GH: Book from the Sky gave at least some viewers the impression that it was political commentary. Does this political interpretation distort your original intention, and has your own idea of the work evolved in relation to its reception by the public and by official institutions in China?
XB: Since the first exhibition of Book from the Sky [in Beijing] in 1988 there have been a number of interpretations, and they tend to vary according to the times. Before the Tiananmen Square incident of 1989, most readings of the work were positive: the general thinking was that the appearance of Book from the Sky was a sign that Chinese artists were finally beginning to produce modern art that would allow for a dialogue with the West. But after Tiananmen, the work became the focus of criticism. It was denounced as being “the prime example of the 10 wrong tendencies in new art.”

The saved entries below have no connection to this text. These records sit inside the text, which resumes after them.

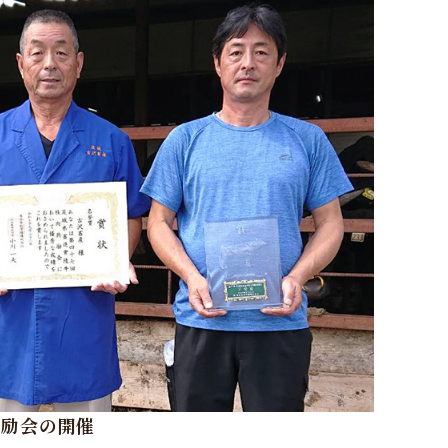
共励会の開催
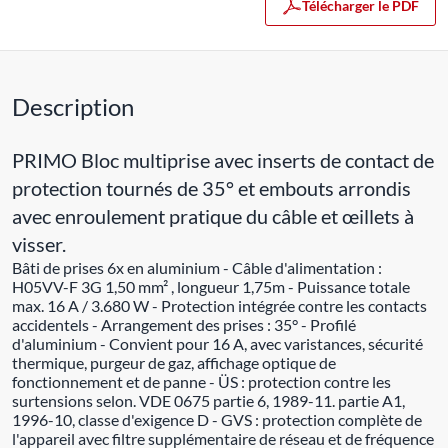
Télécharger le PDF
Description
PRIMO Bloc multiprise avec inserts de contact de
protection tournés de 35° et embouts arrondis
avec enroulement pratique du câble et œillets à
visser.
Bâti de prises 6x en aluminium - Câble d'alimentation :
H05VV-F 3G 1,50 mm² , longueur 1,75m - Puissance totale
max. 16 A / 3.680 W - Protection intégrée contre les contacts
accidentels - Arrangement des prises : 35° - Profilé
d'aluminium - Convient pour 16 A, avec varistances, sécurité
thermique, purgeur de gaz, affichage optique de
fonctionnement et de panne - ÜS : protection contre les
surtensions selon. VDE 0675 partie 6, 1989-11. partie A1,
1996-10, classe d'exigence D - GVS : protection complète de
l'appareil avec filtre supplémentaire de réseau et de fréquence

When Book from the Sky was first shown in the West [in 1991] most interpretations were also from a political standpoint, but later there was more focus on social, cultural, linguistic, and philosophical implications. As an artist, I don’t usually think about political factors when I create a work; I am focused on more concrete issues—the methodology I plan to use, what techniques will work best. But at the same time I believe that since Chinese society is such a politically charged environment, and since I grew up in that environment, it is unavoidable that political elements will emerge in my work.
Translated from Xu Bing’s original text by Valerie. C. Doran.
Glenn Harper is the editor of Sculpture.